The key navigation on charts is different in 2016.
TAB cycles through a layer of objects (SHIFT+TAB cycles backwards)
ENTER move down a layer
ESC moves up a layer
So on a column chart with title/legend/data labels if you select the plotarea the TAB will go through Title > Legend > Plotarea.
ENTER at plotarea will then select Vertical axis. Tab will take you through
Horizontal axis > gridlines > Series > Horizontal Axis.
ENTER with series selected will then allow you to TAB through individual data points and data labels.
If you ENTER on datalabels you can TAB through each data label.
ALT + F1 : to create default chart
ALT+E S T = CTRL + ALT + V, T : I find that easier to remember
I second what Michael already said about TAB and arrow keys. I can't help but think if this is related to the "," or ";" as separator. I prefer to use the chart tools - layout- drop down box, anyway.
Got to be F11 for instant charting.

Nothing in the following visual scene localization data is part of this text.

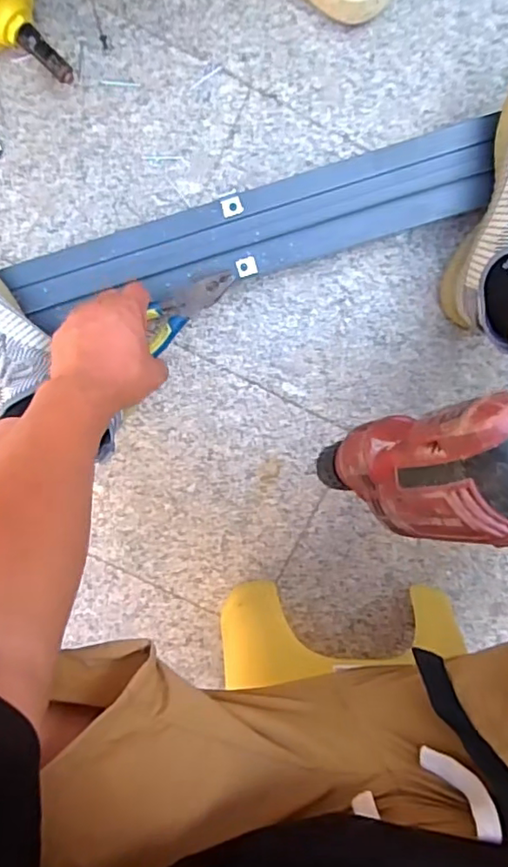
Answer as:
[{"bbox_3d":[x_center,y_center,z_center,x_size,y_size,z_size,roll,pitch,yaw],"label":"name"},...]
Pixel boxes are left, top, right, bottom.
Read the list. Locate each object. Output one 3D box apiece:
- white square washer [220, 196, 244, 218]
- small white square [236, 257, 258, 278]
[{"bbox_3d":[-0.023,-0.243,0.609,0.022,0.005,0.020,-18,99,3],"label":"white square washer"},{"bbox_3d":[-0.008,-0.181,0.620,0.021,0.006,0.020,-16,99,2],"label":"small white square"}]

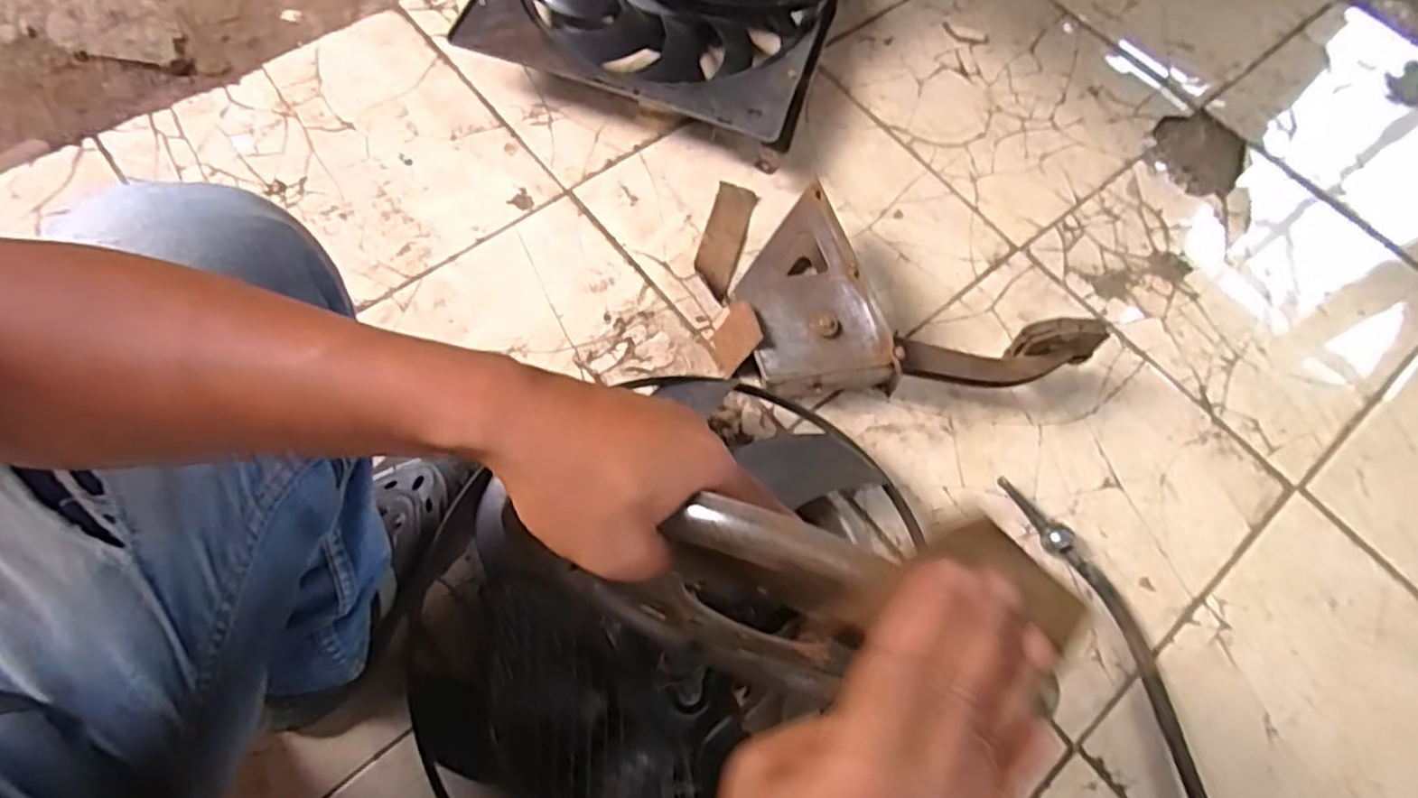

Highlight your data , hit F11 and voila! ?
Ctrl+1 is the most important chart shortcut. In fact, it works for any Excel object: whatever is selected, Ctrl+1 opens the task pane or dialog to format that object.
Somewhere along the line, maybe when Excel 2016 came out, the arrow keys stopped working to cycle through the elements of a chart. But what works is holding Ctrl while clicking the arrow keys. I haven't gotten used to the Tab and other keys, but as long as Ctrl+Arrow works, I'm good.
And F4 used to be so helpful when formatting a lot of charts. But since Excel 2007 came out, it has been mostly useless. It used to remember a whole set of changes at once, so I get that the newer modeless dialogs make that impractical. But now it only seems to work with formatting of lines and borders, and maybe fills. I find myself writing a lot of VBA one-liners in the Immediate Window to handle these tedious formatting tasks.
after clicking on a chart, is there a shortcut key to copy it?
Thank you for the Alt E S T - tip. This is more than a time saver. Because of dynamic charts or de-activated external references to data when you make the charts, you often have empty charts that are otherwise impossible to format. So this shortcut helps adressing that. I will work with it more and see if there remain some obstacles.